In recent years, crowdfunding has become a common practice. From funding a single project to supporting our favorite creators regularly, we have new ways to support things we love. This model has meant the rise of otherwise unknown games, comics, television shows, and more. The projects we’d miss out on without these campaigns are innumerable. And, of course, many of those are anime.
In fact, both anime production and localization have turned to this model to fund their projects. From new stories to continuations to special-edition Blu-rays, we have much more at our fingertips than ever. And it seems this way of doing things may well be here to stay — for a number of reasons.
Crowdfunding confirms interest right away.
One of the hardest things about starting a project is knowing if you’ll get return on investment. That’s not just in terms of funds, either. Spending time, effort, and creative energy on something that might not get a big reception can be draining and disheartening. Not to mention a waste of resources. It’s a big reason so many passion projects go unmade while sure-fire moneymakers are pushed ahead.
Crowdfunding confirms interest immediately. Creators know, at minimum, how many people are interested enough in their concept to spend money on it. That knowledge alone is a valuable resource.
It can fund improvements to existing projects.
Not all crowdfunding is about getting projects off the ground. In some cases, it can expand an existing budget to allow creators to give their project the care they believe it deserves. In these cases, you’ve already got interest: now fans can pitch in to show that they want it to be its best, and get something in return.
Titles like Grisaia: Phantom Trigger were able to spend more time and effort on their animation thanks to high-end fan response. That extra money can mean more animators, bigger names, and other things an existing budget wouldn’t allow.
It helps new studios pick up steam.
You’ll occasionally see big-name studios delve into crowdfunding lately, given the returns. But it’s also a chance for newer studios to hit the ground running with their first projects. This might mean something more like a patron setup, with monthly fees and regular bonuses in return. Or it might mean betting on a brand new group’s first project. Either way, it begins to remove that barrier of entry for talented beginners.
Tonko House, for example, has opened up a patron-style fan club. The studio, created by former Pixar animators, will offer behind-the-scenes videos and art classes in exchange for monthly membership fees from fans.
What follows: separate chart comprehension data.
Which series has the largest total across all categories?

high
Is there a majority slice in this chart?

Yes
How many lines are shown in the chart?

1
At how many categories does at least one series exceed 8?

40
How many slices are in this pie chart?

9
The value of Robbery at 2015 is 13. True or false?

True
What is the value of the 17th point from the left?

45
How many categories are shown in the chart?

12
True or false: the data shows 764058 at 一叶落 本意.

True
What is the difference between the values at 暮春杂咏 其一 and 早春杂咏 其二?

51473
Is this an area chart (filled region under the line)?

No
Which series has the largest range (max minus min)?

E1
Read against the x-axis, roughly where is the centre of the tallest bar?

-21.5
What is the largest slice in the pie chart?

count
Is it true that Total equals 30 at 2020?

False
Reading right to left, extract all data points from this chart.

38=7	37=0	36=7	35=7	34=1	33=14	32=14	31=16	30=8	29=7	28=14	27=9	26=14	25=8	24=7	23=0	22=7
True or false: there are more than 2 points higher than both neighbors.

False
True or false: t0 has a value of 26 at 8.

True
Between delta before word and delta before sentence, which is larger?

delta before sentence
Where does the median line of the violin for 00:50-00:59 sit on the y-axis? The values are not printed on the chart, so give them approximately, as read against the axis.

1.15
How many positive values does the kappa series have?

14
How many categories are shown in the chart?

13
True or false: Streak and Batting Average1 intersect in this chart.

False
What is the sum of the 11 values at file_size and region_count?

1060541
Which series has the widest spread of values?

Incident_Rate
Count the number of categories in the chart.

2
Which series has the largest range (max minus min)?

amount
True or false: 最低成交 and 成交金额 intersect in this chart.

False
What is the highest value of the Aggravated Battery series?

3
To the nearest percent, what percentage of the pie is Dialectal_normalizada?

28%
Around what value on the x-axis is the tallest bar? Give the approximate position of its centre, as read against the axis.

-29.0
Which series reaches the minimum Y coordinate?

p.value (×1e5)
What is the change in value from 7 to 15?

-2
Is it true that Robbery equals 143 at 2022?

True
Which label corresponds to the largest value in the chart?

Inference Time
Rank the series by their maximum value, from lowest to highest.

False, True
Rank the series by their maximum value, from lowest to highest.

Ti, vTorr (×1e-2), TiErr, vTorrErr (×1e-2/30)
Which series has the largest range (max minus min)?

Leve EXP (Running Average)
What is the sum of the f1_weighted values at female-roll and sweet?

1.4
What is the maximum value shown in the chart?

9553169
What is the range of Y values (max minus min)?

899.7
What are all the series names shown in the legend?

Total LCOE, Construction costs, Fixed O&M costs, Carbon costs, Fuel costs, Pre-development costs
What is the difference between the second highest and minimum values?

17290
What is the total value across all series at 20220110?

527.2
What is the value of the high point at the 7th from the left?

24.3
Fans benefit from crowdfunding, too.
What dictates how hard you go on a crowdfunding campaign? Enthusiasm, obviously — but also rewards. From thank-you messages to limited-edition goods, a project’s benefactors are privy to all sorts of one-of-a-kind items and experiences. (For example, the Digimon crowdfunding project where one lucky patron could get their own custom Digimon partner design!)
We love to have hard copies of our media, wearable and displayable goods, and other ways to appreciate what we love. Above and beyond that, we can get (or be!) part of the thing we love even more directly.
Crowdfunding gives projects longevity.
Magical girl dance movie Pop in Q started as a one-off anniversary film. But via fan enthusiasm and crowdfunding, it’s lived on as short stories and other concept work. As mentioned high up in this piece, big money usually goes to safe bets. Small but devoted fandoms might get left in the dust this way — but with a sure way to fund future projects, there can be more. And in the case of these smaller fan bases, it’s safe to try things like shorter animations, books, and the like.
Crowdfunding is not a magic bullet for underfunded projects or unseen creators. But it is an opportunity to boost visibility, give back to the community, and expand an existing budget. And it’s highly likely we’ll be seeing more and more opportunities to support our favorite anime titles this way.